*** Opening RECORDS SHOWN ***

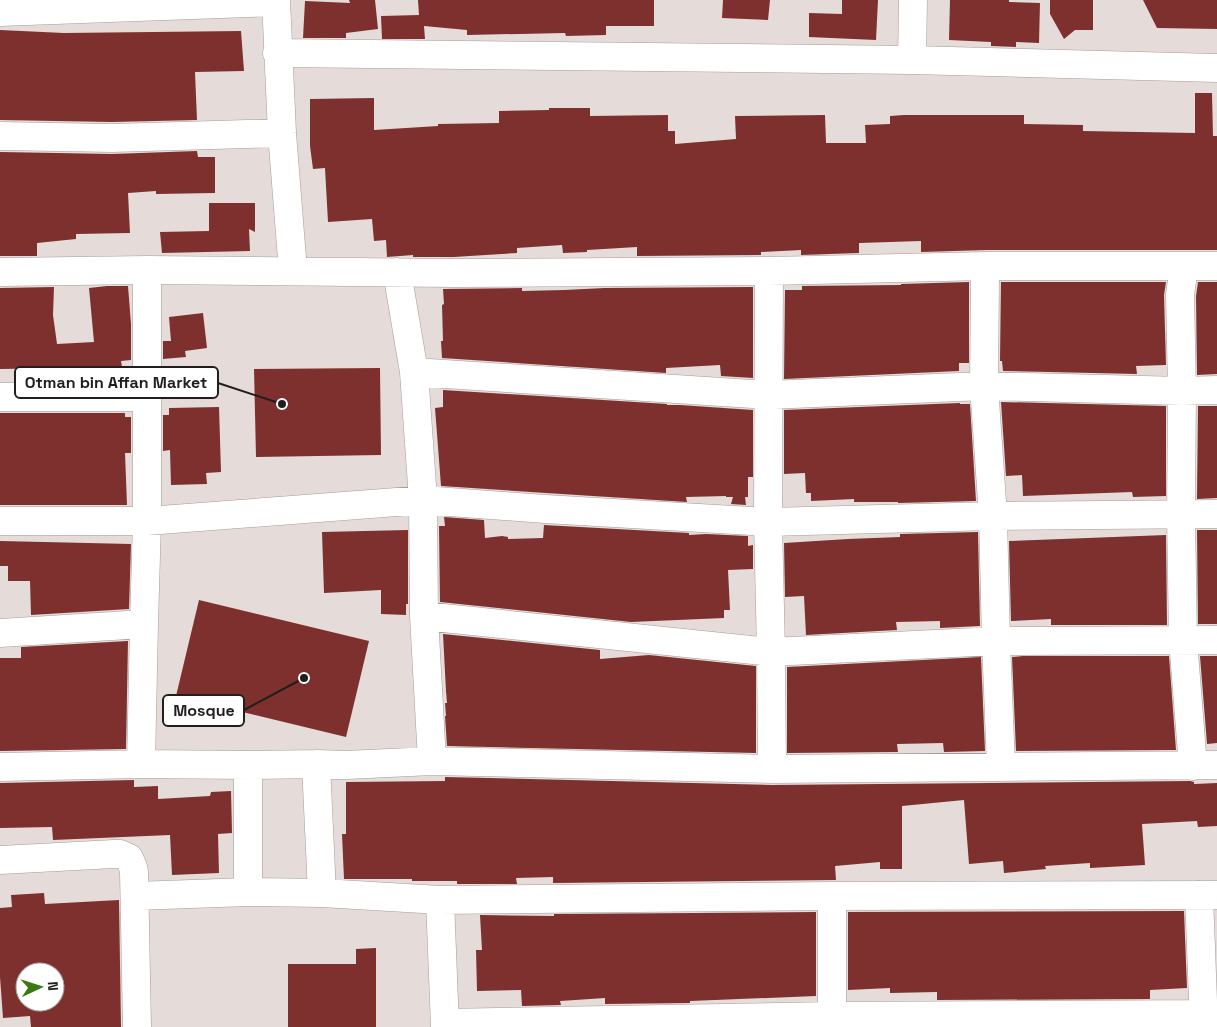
<svg xmlns="http://www.w3.org/2000/svg" width="1217" height="1027" viewBox="0 0 1217 1027" font-family="'Space Grotesk',sans-serif">
  <rect width="100%" height="100%" fill="#e5dcd9"/>
  <!-- building -->
  <path fill="#7d302e" fill-rule="evenodd" d="M 349,0 L 375,0 L 378,29 L 346,33 L 346,38 L 303,38 L 305,1 L 350,3 Z
    M 418,0 L 654,0 L 654,26 L 606,26 L 606,35 L 566,36 L 565,33 L 467,35 L 467,30 L 424,26 L 425,39 L 382,39 L 381,16 L 419,15 Z
    M 723,0 L 770,0 L 768,20 L 722,18 Z
    M 842,0 L 878,0 L 876,40 L 809,37 L 809,13 L 842,14 Z
    M 950,0 L 1009,0 L 1009,2 L 1040,3 L 1039,43 L 1016,42 L 1016,47 L 991,46 L 991,42 L 949,40 Z
    M 1050,0 L 1093,0 L 1093,30 L 1075,30 L 1064,39 L 1050,14 Z
    M 1143,0 L 1217,0 L 1217,29 L 1157,28 Z
    M 0,30 L 64,33 L 241,31 L 244,71 L 195,72 L 197,120 L 112,122 L 0,120 Z
    M 1195,93 L 1212,93 L 1213,136 L 1217,136 L 1217,250 L 987,250 L 921,252 L 921,241 L 859,243 L 859,253 L 801,255 L 801,250 L 761,252 L 761,255 L 637,256 L 637,247 L 587,250 L 587,252 L 563,253 L 562,245 L 517,248 L 517,253 L 454,257 L 413,257 L 413,255 L 387,257 L 386,240 L 374,241 L 372,219 L 328,222 L 325,168 L 313,169 L 310,146 L 310,99 L 374,98 L 374,130 L 438,126 L 438,124 L 499,123 L 499,111 L 549,110 L 549,108 L 590,108 L 590,116 L 668,115 L 668,131 L 675,131 L 675,144 L 736,139 L 735,116 L 825,115 L 826,143 L 866,143 L 865,125 L 890,124 L 890,116 L 904,115 L 1024,115 L 1024,124 L 1083,125 L 1083,131 L 1195,133 Z
    M 197,151 L 198,157 L 215,157 L 215,193 L 156,194 L 156,191 L 128,193 L 130,233 L 76,234 L 76,239 L 37,243 L 37,256 L 0,256 L 0,152 L 112,154 Z
    M 209,203 L 255,203 L 255,232 L 249,229 L 250,251 L 162,253 L 160,232 L 209,231 Z
    M 969,282 L 969,363 L 959,363 L 959,371 L 784,379 L 785,290 L 802,290 L 802,286 L 901,285 L 901,284 Z
    M 1001,282 L 1166,282 L 1164,295 L 1166,365 L 1136,366 L 1137,374 L 1003,371 L 1002,361 L 1000,361 Z
    M 1198,282 L 1217,282 L 1217,374 L 1197,375 L 1196,296 Z
    M 107,286 L 128,286 L 131,324 L 131,360 L 121,361 L 122,367 L 0,369 L 0,288 L 54,287 L 53,315 L 57,344 L 94,342 L 89,288 Z
    M 753,287 L 753,378 L 721,376 L 720,365 L 666,368 L 666,373 L 442,358 L 441,341 L 443,341 L 442,305 L 444,304 L 443,289 L 522,288 L 522,291 L 564,290 L 605,288 Z
    M 203,313 L 207,348 L 185,351 L 186,357 L 163,359 L 163,341 L 171,341 L 169,317 Z
    M 380,368 L 381,455 L 256,457 L 254,369 Z
    M 443,390 L 667,404 L 667,405 L 680,405 L 753,410 L 753,477 L 748,477 L 748,497 L 745,497 L 746,505 L 731,504 L 733,497 L 726,497 L 726,496 L 686,497 L 687,502 L 546,493 L 441,486 L 435,408 L 443,407 Z
    M 1001,402 L 1166,406 L 1166,496 L 1133,497 L 1132,492 L 1023,496 L 1022,475 L 1006,476 Z
    M 960,403 L 960,404 L 970,404 L 976,501 L 898,503 L 898,502 L 854,502 L 854,499 L 811,501 L 811,493 L 806,493 L 805,473 L 784,474 L 784,410 Z
    M 1198,406 L 1217,406 L 1217,498 L 1197,499 Z
    M 219,407 L 221,472 L 206,473 L 207,484 L 171,485 L 170,450 L 163,451 L 163,415 L 169,415 L 169,408 Z
    M 0,413 L 125,413 L 125,417 L 131,417 L 131,453 L 125,453 L 127,505 L 0,505 Z
    M 444,517 L 484,520 L 485,538 L 502,536 L 508,537 L 508,539 L 543,538 L 544,525 L 689,533 L 689,535 L 706,534 L 748,536 L 748,546 L 753,545 L 753,569 L 728,570 L 730,610 L 724,610 L 724,618 L 631,622 L 440,602 L 439,526 L 445,526 Z
    M 408,530 L 408,604 L 406,604 L 406,615 L 381,614 L 381,590 L 324,593 L 322,532 Z
    M 1197,530 L 1217,530 L 1217,624 L 1198,624 Z
    M 978,532 L 980,626 L 940,628 L 940,621 L 896,622 L 897,630 L 806,635 L 804,596 L 785,597 L 784,543 L 848,539 L 900,537 L 900,534 Z
    M 1166,535 L 1167,625 L 1051,625 L 1051,619 L 1011,621 L 1009,541 Z
    M 0,541 L 131,544 L 129,609 L 31,615 L 30,581 L 8,581 L 8,566 L 0,566 Z
    M 199,600 L 369,641 L 346,737 L 176,696 Z
    M 443,634 L 600,650 L 600,659 L 649,655 L 756,666 L 756,753 L 447,746 L 445,716 L 446,716 L 445,703 L 447,703 L 446,691 Z
    M 128,641 L 126,749 L 0,751 L 0,658 L 21,658 L 21,647 Z
    M 1023,656 L 1169,656 L 1176,750 L 1016,751 L 1012,657 Z
    M 1200,656 L 1217,656 L 1217,743 L 1207,744 Z
    M 981,657 L 985,751 L 944,752 L 943,743 L 897,744 L 898,752 L 787,753 L 787,667 Z
    M 445,777 L 772,785 L 1190,781 L 1194,782 L 1194,784 L 1217,783 L 1217,826 L 1198,827 L 1197,821 L 1142,824 L 1145,865 L 1090,868 L 1090,863 L 1045,866 L 1046,869 L 1004,873 L 1003,861 L 969,864 L 964,800 L 902,806 L 902,869 L 880,869 L 880,862 L 835,866 L 836,880 L 553,883 L 553,877 L 516,878 L 517,884 L 457,884 L 457,881 L 412,881 L 412,879 L 344,879 L 342,834 L 346,834 L 346,782 L 445,781 Z
    M 134,780 L 134,787 L 158,786 L 158,799 L 210,796 L 211,792 L 231,791 L 232,833 L 218,834 L 219,873 L 172,875 L 170,835 L 53,840 L 52,827 L 0,828 L 0,783 Z
    M 44,893 L 45,904 L 119,900 L 121,1027 L 31,1027 L 30,1016 L 3,1018 L 0,977 L 0,908 L 12,907 L 11,895 ZM 25,972 L 55,972 L 55,1002 L 25,1002 Z
    M 1184,911 L 1187,988 L 1150,990 L 1150,999 L 937,1000 L 937,992 L 890,993 L 890,988 L 848,990 L 848,912 Z
    M 816,912 L 816,996 L 690,1001 L 690,1003 L 605,1004 L 605,998 L 560,1001 L 561,1005 L 522,1006 L 521,990 L 477,991 L 476,950 L 482,950 L 480,915 L 554,916 L 554,914 Z
    M 376,948 L 376,1027 L 288,1027 L 288,964 L 356,964 L 356,949 Z"/>
  <g fill="none" stroke-linecap="round" stroke-linejoin="round">
    <!-- minor casing -->
    <g stroke="#a49c98" stroke-width="29">
      <path id="minor" d="M 276,0 L 282,133 L 293,271
        M 0,12 L 276,2
        M 277,53 L 912,60 L 1217,68
        M 912,60 L 913,0
        M 0,136 L 112,138 L 282,133
        M 987,266 L 985,276 L 984,386 L 993,516 L 996,641 L 1001,766
        M 1184,266 L 1180,295 L 1182,391 L 1181,515 L 1183,640 L 1193,766
        M 769,271 L 768,522 L 771,652 L 772,769
        M 0,272 L 147,270 L 453,273 L 769,271 L 987,266 L 1217,266
        M 397,272 L 414,372 L 423,500 L 424,616 L 432,761
        M 414,372 L 768,395 L 984,386 L 1182,391 L 1217,390
        M 0,397 L 147,397
        M 0,521 L 147,521 L 423,500 L 545,509 L 768,522 L 993,516 L 1217,514
        M 424,616 L 771,652 L 996,641 L 1217,640
        M 0,633 L 144,624
        M 141,764 L 144,624 L 147,521 L 147,270
        M 316,764 L 322,893
        M 248,765 L 248,892
        M 0,767 L 141,764 L 248,765 L 316,764 L 346,765 L 432,761 L 772,769 L 1217,765
        M 0,860 L 114,854 L 120,854 L 129,858 L 133,867 L 134,872 L 137,1027
        M 1199,895 L 1204,1027
        M 135,896 L 248,892 L 322,893 L 440,900 L 832,896 L 1217,895
        M 440,900 L 445,1027
        M 445,1023 L 832,1016 L 1217,1014
        M 832,1027 L 832,896"/>
    </g>
    <!-- minor -->
    <use href="#minor" stroke="#fff" stroke-width="28"/>
  </g>
  <!-- callouts -->
  <path fill="none" stroke="#211e1d" stroke-width="2" d="M282 404L218 383M304 678L244 710"/>
  <g fill="#211e1d" stroke="#fff" stroke-width="2">
    <circle cx="282" cy="404" r="5"/>
    <circle cx="304" cy="678" r="5"/>
  </g>
  <g fill="#fff" stroke="#211e1d" stroke-width="2">
    <rect x="15" y="367" width="203" height="31" rx="5"/>
    <rect x="163" y="695" width="81" height="31" rx="5"/>
  </g>
  <g font-size="16" text-anchor="middle" font-weight="bold" fill="#211e1d">
    <text x="116" y="388">Otman bin Affan Market</text>
    <text x="204" y="716">Mosque</text>
  </g>
  <!-- north arrow -->
  <g transform="translate(40 987) rotate(86)"><circle r="24" fill="#ffffff" stroke="#a6a5a5"/>
  <path d="M0-4L9 19L0 12L-9 19Z" fill="#3c7811"/>
  <text y="-8" font-size="14" font-weight="bold" text-anchor="middle" fill="#211e1d">N</text>
  </g>
</svg>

*** Closing RECORDS SHOWN ***

EXERCISE:
What you give back should be exactly the lines of the data above from the line with "M 1198,406 L" through the line with "M 445,777 L", both of those included, and nothing more.

EXPECTED ANSWER:
    M 1198,406 L 1217,406 L 1217,498 L 1197,499 Z
    M 219,407 L 221,472 L 206,473 L 207,484 L 171,485 L 170,450 L 163,451 L 163,415 L 169,415 L 169,408 Z
    M 0,413 L 125,413 L 125,417 L 131,417 L 131,453 L 125,453 L 127,505 L 0,505 Z
    M 444,517 L 484,520 L 485,538 L 502,536 L 508,537 L 508,539 L 543,538 L 544,525 L 689,533 L 689,535 L 706,534 L 748,536 L 748,546 L 753,545 L 753,569 L 728,570 L 730,610 L 724,610 L 724,618 L 631,622 L 440,602 L 439,526 L 445,526 Z
    M 408,530 L 408,604 L 406,604 L 406,615 L 381,614 L 381,590 L 324,593 L 322,532 Z
    M 1197,530 L 1217,530 L 1217,624 L 1198,624 Z
    M 978,532 L 980,626 L 940,628 L 940,621 L 896,622 L 897,630 L 806,635 L 804,596 L 785,597 L 784,543 L 848,539 L 900,537 L 900,534 Z
    M 1166,535 L 1167,625 L 1051,625 L 1051,619 L 1011,621 L 1009,541 Z
    M 0,541 L 131,544 L 129,609 L 31,615 L 30,581 L 8,581 L 8,566 L 0,566 Z
    M 199,600 L 369,641 L 346,737 L 176,696 Z
    M 443,634 L 600,650 L 600,659 L 649,655 L 756,666 L 756,753 L 447,746 L 445,716 L 446,716 L 445,703 L 447,703 L 446,691 Z
    M 128,641 L 126,749 L 0,751 L 0,658 L 21,658 L 21,647 Z
    M 1023,656 L 1169,656 L 1176,750 L 1016,751 L 1012,657 Z
    M 1200,656 L 1217,656 L 1217,743 L 1207,744 Z
    M 981,657 L 985,751 L 944,752 L 943,743 L 897,744 L 898,752 L 787,753 L 787,667 Z
    M 445,777 L 772,785 L 1190,781 L 1194,782 L 1194,784 L 1217,783 L 1217,826 L 1198,827 L 1197,821 L 1142,824 L 1145,865 L 1090,868 L 1090,863 L 1045,866 L 1046,869 L 1004,873 L 1003,861 L 969,864 L 964,800 L 902,806 L 902,869 L 880,869 L 880,862 L 835,866 L 836,880 L 553,883 L 553,877 L 516,878 L 517,884 L 457,884 L 457,881 L 412,881 L 412,879 L 344,879 L 342,834 L 346,834 L 346,782 L 445,781 Z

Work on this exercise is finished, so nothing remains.